L’étude qui fait l’objet de ce présent rapport a mobilisé une équipe pluridisciplinaire de chercheurs spécialisés en droit de la santé, en épidémiologie, en économie et en socio-anthropologie. Avec l’aide d’un statisticien et d’une quarantaine d’enquêteurs, l’équipe a pu, en six mois de travail séquencé de recherche documentaire, d’analyses des principales décisions officielles, de recueils de données de terrains sur un échantillon de plus de 1 200 personnes enquêtées dans trois localités différentes (Touba, Guédiawaye, Dakar), produire un rapport d’évaluation et un rapport de perception.
L’ONG LEGS-Africa établit un bulletin de notes de la gestion du Covid au Sénégal.
« Gestion des données limitée et peu transparente »
Les différentes analyses font ressortir que la gestion des données est limitée et peu transparente pour mieux apprécier l’évolution épidémiologique.
Depuis le début de l’épidémie au Sénégal, pour en observer l'évolution, le Ministère de la Santé et de l’Action sociale (MSAS) publie des données collectées, notamment dans les hôpitaux et laboratoires de tests, et établit différents indicateurs chiffrés tels que le taux d'incidence, le nombre de cas positifs et le taux de reproduction du virus.
A la date du 31 mars 2021, le pays a connu deux vagues épidémiques, avec le premier pic au mois de juillet 2020, et le deuxième pic épidémique au mois de janvier 2021.
A travers une enquête portant sur 1200 ménages sénégalais, LEGS-Africa a mesuré l'efficacité perçue de différentes mesures de santé publique spécifiques prises par l’État du Sénégal (couvre-feu, fermeture des lieux de culte, régulation des transports en commun, port du masque obligatoire dans les lieux publics, interdiction des rassemblements, annulation des événements culturels / sportifs, fermeture des écoles et universités , interdiction de voyage inter-régional pendant un à deux mois, mise en quarantaine des cas contacts).
Avec l’avènement de la pandémie, les mesures prises par l'État ont eu des répercussions socio-économiques désastreuses, selon l’étude.
Avant la crise de la pandémie à Covid-19, l’économie sénégalaise était au bord du gouffre sur tous les plans, les signaux étaient au rouge. Certains investissements faits durant la période pré-électorale de 2019 n’ont pas aidé au remboursement de la dette très élevée (presque 9173 milliards de FCFA) et les mesures d’état d’urgence, de couvre-feu, de restrictions des déplacements ont affecté négativement le portefeuille des ménages et des caisses du gouvernement.
Face à un problème sanitaire, économique, social, politique…, l’État a apporté une première réponse purement sanitaire, oubliant la portion congrue que représente le secteur formel, avec moins de 3 % des entreprises et un nombre de salariés, estimé à environ 400.000 personnes.
En moins de 10 jours (23 mars - 03 avril 2020), l’économie était presque à genoux. Les restrictions commençaient à impacter négativement l’activité économique, surtout le secteur informel.
Toutefois, se réjouit l’étude, les mesures du Plan de Résilience Économique et social (PRES) qui s’en suivirent sont pertinentes pour soutenir l’économie formelle mais seulement dans le très court terme (maximum 40 jours).
Sur les 1000 milliards, aucun filet pour sécuriser le secteur informel.
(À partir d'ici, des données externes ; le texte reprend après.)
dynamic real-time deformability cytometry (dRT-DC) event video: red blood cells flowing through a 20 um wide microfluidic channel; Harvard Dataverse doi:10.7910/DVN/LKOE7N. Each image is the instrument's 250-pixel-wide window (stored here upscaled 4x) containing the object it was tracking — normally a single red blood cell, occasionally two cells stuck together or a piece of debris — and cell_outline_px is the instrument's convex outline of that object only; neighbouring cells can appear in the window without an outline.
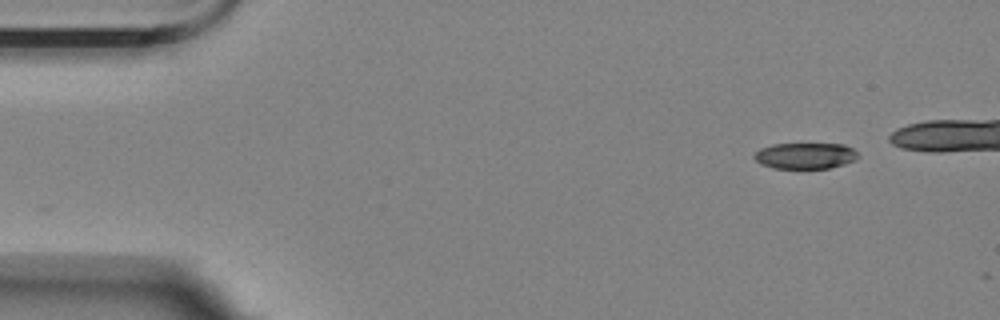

Le manque d’inclusivité du plan de soutien à l’économie a démontré ses limites. A l’exception des médecins, pharmaciens, agents médicaux, militaires et agents de sécurité qui étaient à la première ligne de la riposte, tous les autres corps ont vu leur charge de travail se réduire drastiquement, particulièrement les commerçants, vendeurs, restaurateurs, mécaniciens, ouvriers, femmes au foyer… qui ont plus subi les effets négatifs de la Covid-19, du fait des mesures de confinement. Ce qui a provoqué des répercussions en chaine sur la production, le pouvoir d’achat des populations, jusqu’aux recettes de l’État dont les besoins en nouvelles dépenses sanitaires s’accentuent.
L’aide alimentaire dévoyée
L’aide alimentaire destinée aux populations vulnérables a été a été dévoyée à cause notamment de la polémique autour de l'attribution du marché de denrées, soustraits du code des marchés par décret et dont l'exécution a été aux antipodes des principes de bonne gouvernance. La stratégie de distribution des aides alimentaires est tout aussi problématique. Les mêmes inquiétudes ont été également perçues dans la gestion du FORCE Covid-19, notamment au niveau des différents ministères impliqués et aussi des fonds destinés au renforcement du système de santé, particulièrement l’utilisation des équipements et des intrants acquis dans le cadre de la riposte au moment où de nouvelles carences sont observées dans la prise en charge des malades de la troisième vague.